- [SUPPLIED RECORDS]
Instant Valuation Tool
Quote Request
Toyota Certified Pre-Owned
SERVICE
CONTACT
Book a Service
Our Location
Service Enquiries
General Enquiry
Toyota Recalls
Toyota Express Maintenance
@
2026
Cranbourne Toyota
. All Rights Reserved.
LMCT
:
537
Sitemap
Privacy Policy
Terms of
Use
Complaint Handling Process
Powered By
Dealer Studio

- [AIM OF THE TASK] What is needed here is a word-for-word copy of the whole listing.

- [RESPONSE TO THE EXERCISE]
Instant Valuation Tool
Quote Request
Toyota Certified Pre-Owned
SERVICE
CONTACT
Book a Service
Our Location
Service Enquiries
General Enquiry
Toyota Recalls
Toyota Express Maintenance
@
2026
Cranbourne Toyota
. All Rights Reserved.
LMCT
:
537
Sitemap
Privacy Policy
Terms of
Use
Complaint Handling Process
Powered By
Dealer Studio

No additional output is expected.